Moolchandani J, Krupin T
Curr Eye Res. 1987 Jul;6(7):935-41. doi: 10.3109/02713688709034862.
Administration of vasoactive intestinal polypeptide (VIP) into the rabbit third ventricle via a permanently placed cannula resulted in a dose-dependent increase in intraocular pressure (IOP). IOP was elevated 5.2 mmHg 30 minutes after VIP (10 micrograms/100 microliter) administration. Tonographic outflow facility was not altered by VIP. Thirty minutes after VIP injection into the third ventricle, aqueous humor flow estimated using the Goldmann equation was increased 36% over baseline levels. Intravenous administration of a 10 micrograms dose of VIP did not alter IOP. Systemic blood pressure was unaltered after third ventricle VIP. Systemic pretreatment with the cholinergic antagonist atropine blocked the VIP-induced elevation in IOP. Topical atropine pretreatment had no effect suggesting a central cholinergic mechanism for the VIP-induced increase in IOP. Physiological antagonism of the VIP response was observed after systemic pretreatment with propranolol, phentolamine, or acetazolamide. Body temperature (BT) was significantly elevated in a dose-dependent manner following central VIP administration. Indomethacin pretreatment which had no effect on the IOP response, blocked the VIP temperature response.

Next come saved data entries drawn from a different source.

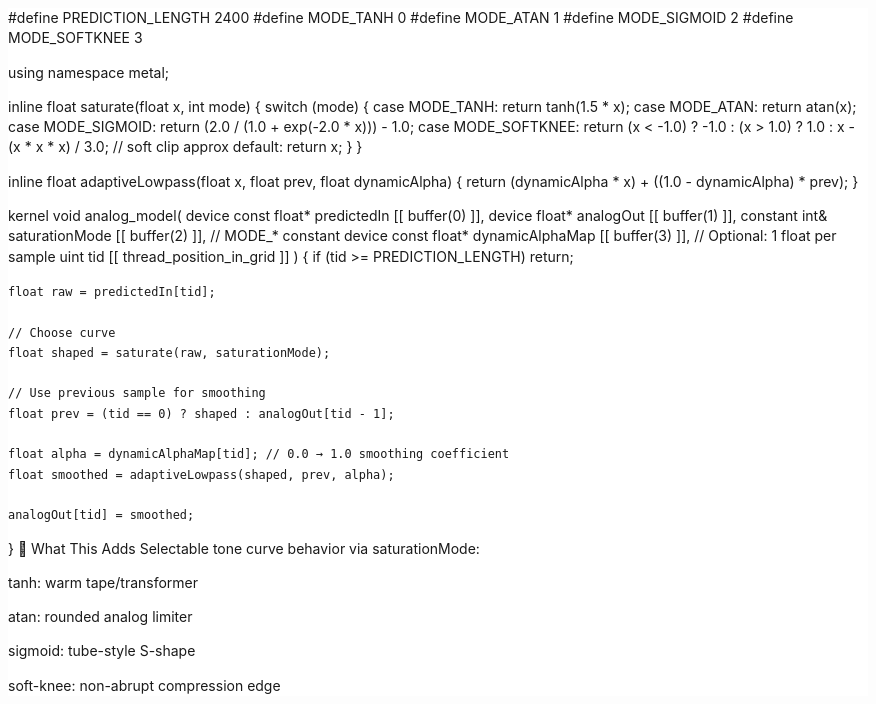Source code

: #define PREDICTION_LENGTH 2400
#define MODE_TANH     0
#define MODE_ATAN     1
#define MODE_SIGMOID  2
#define MODE_SOFTKNEE 3

using namespace metal;

inline float saturate(float x, int mode) {
    switch (mode) {
        case MODE_TANH:     return tanh(1.5 * x);
        case MODE_ATAN:     return atan(x);
        case MODE_SIGMOID:  return (2.0 / (1.0 + exp(-2.0 * x))) - 1.0;
        case MODE_SOFTKNEE: return (x < -1.0) ? -1.0 :
                             (x >  1.0) ?  1.0 :
                             x - (x * x * x) / 3.0; // soft clip approx
        default: return x;
    }
}

inline float adaptiveLowpass(float x, float prev, float dynamicAlpha) {
    return (dynamicAlpha * x) + ((1.0 - dynamicAlpha) * prev);
}

kernel void analog_model(
    device const float* predictedIn       [[ buffer(0) ]],
    device float* analogOut              [[ buffer(1) ]],
    constant int& saturationMode         [[ buffer(2) ]],  // MODE_* constant
    device const float* dynamicAlphaMap  [[ buffer(3) ]],  // Optional: 1 float per sample
    uint tid                             [[ thread_position_in_grid ]]
) {
    if (tid >= PREDICTION_LENGTH) return;

    float raw = predictedIn[tid];

    // Choose curve
    float shaped = saturate(raw, saturationMode);

    // Use previous sample for smoothing
    float prev = (tid == 0) ? shaped : analogOut[tid - 1];

    float alpha = dynamicAlphaMap[tid]; // 0.0 → 1.0 smoothing coefficient
    float smoothed = adaptiveLowpass(shaped, prev, alpha);

    analogOut[tid] = smoothed;
}
🧠 What This Adds
Selectable tone curve behavior via saturationMode:

tanh: warm tape/transformer

atan: rounded analog limiter

sigmoid: tube-style S-shape

soft-knee: non-abrupt compression edge
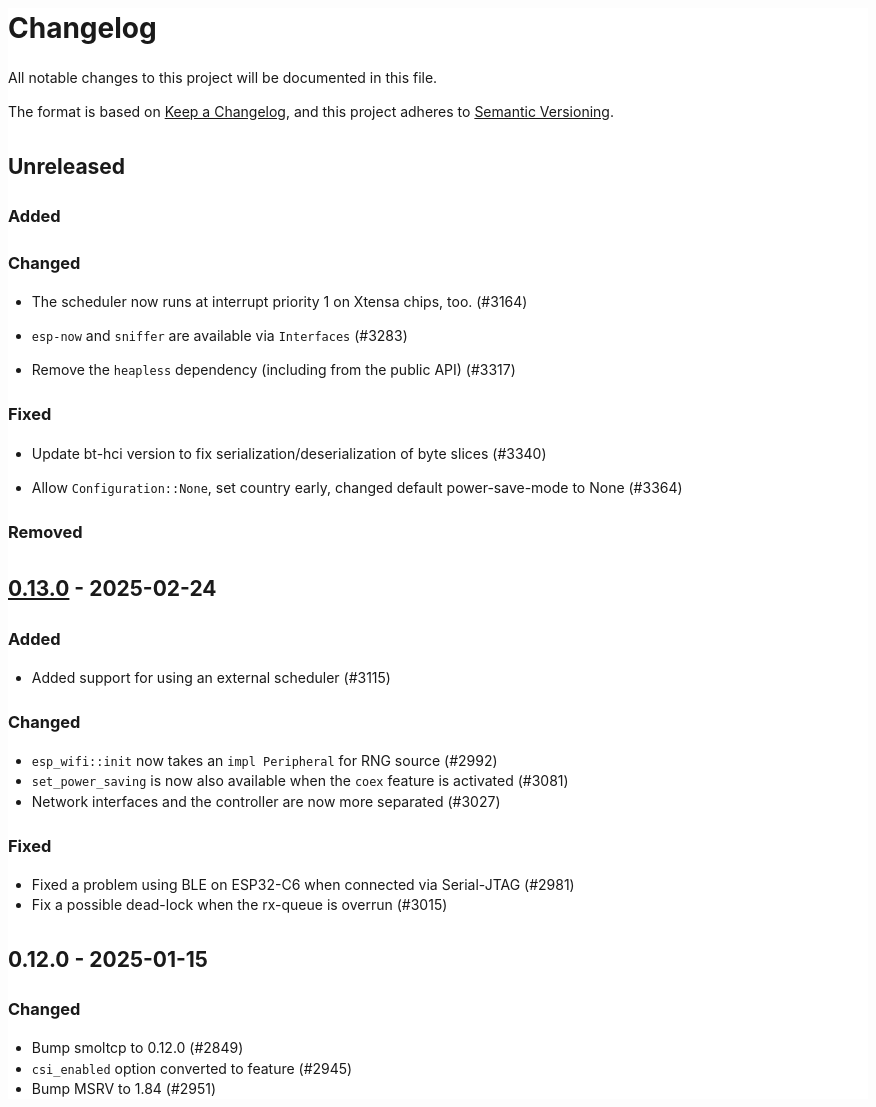 # Changelog

All notable changes to this project will be documented in this file.

The format is based on [Keep a Changelog](https://keepachangelog.com/en/1.0.0/),
and this project adheres to [Semantic Versioning](https://semver.org/spec/v2.0.0.html).

## Unreleased

### Added

### Changed

- The scheduler now runs at interrupt priority 1 on Xtensa chips, too. (#3164)

- `esp-now` and `sniffer` are available via `Interfaces` (#3283)

- Remove the `heapless` dependency (including from the public API) (#3317)

### Fixed

- Update bt-hci version to fix serialization/deserialization of byte slices (#3340)

- Allow `Configuration::None`, set country early, changed default power-save-mode to None (#3364)

### Removed

## [0.13.0] - 2025-02-24

### Added

- Added support for using an external scheduler (#3115)

### Changed

- `esp_wifi::init` now takes an `impl Peripheral` for RNG source (#2992)
- `set_power_saving` is now also available when the `coex` feature is activated (#3081)
- Network interfaces and the controller are now more separated (#3027)

### Fixed

- Fixed a problem using BLE on ESP32-C6 when connected via Serial-JTAG (#2981)
- Fix a possible dead-lock when the rx-queue is overrun (#3015)

## 0.12.0 - 2025-01-15

### Changed

- Bump smoltcp to 0.12.0 (#2849)
- `csi_enabled` option converted to feature (#2945)
- Bump MSRV to 1.84 (#2951)


[0.13.0]: https://github.com/esp-rs/esp-hal/releases/tag/esp-wifi-v0.13.0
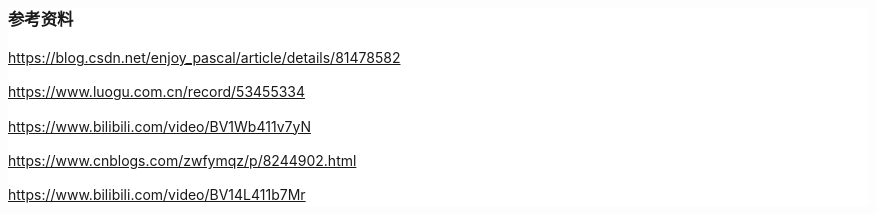 



### 参考资料

https://blog.csdn.net/enjoy_pascal/article/details/81478582

https://www.luogu.com.cn/record/53455334

https://www.bilibili.com/video/BV1Wb411v7yN

https://www.cnblogs.com/zwfymqz/p/8244902.html

https://www.bilibili.com/video/BV14L411b7Mr
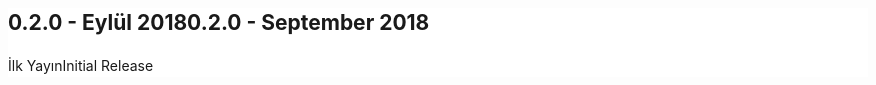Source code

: ## <a name="020---september-2018"></a><span data-ttu-id="fa8dc-415">0.2.0 - Eylül 2018</span><span class="sxs-lookup"><span data-stu-id="fa8dc-415">0.2.0 - September 2018</span></span>
 <span data-ttu-id="fa8dc-416">İlk Yayın</span><span class="sxs-lookup"><span data-stu-id="fa8dc-416">Initial Release</span></span>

通过永久植入的套管将血管活性肠肽(VIP)注入兔第三脑室,可导致眼内压(IOP)呈剂量依赖性升高。注入VIP(10微克/100微升)30分钟后,眼内压升高了5.2毫米汞柱。VIP未改变眼压描记流出系数。向第三脑室内注入VIP 30分钟后,根据戈德曼方程估算的房水流量比基线水平增加了36%。静脉注射10微克剂量的VIP未改变眼内压。第三脑室注入VIP后,全身血压未改变。用胆碱能拮抗剂阿托品进行全身预处理可阻断VIP诱导的眼内压升高。局部用阿托品预处理无效,提示VIP诱导的眼内压升高存在中枢胆碱能机制。用普萘洛尔、酚妥拉明或乙酰唑胺进行全身预处理后,观察到对VIP反应的生理性拮抗作用。中枢给予VIP后,体温(BT)以剂量依赖性方式显著升高。对眼内压反应无影响的吲哚美辛预处理可阻断VIP的体温反应。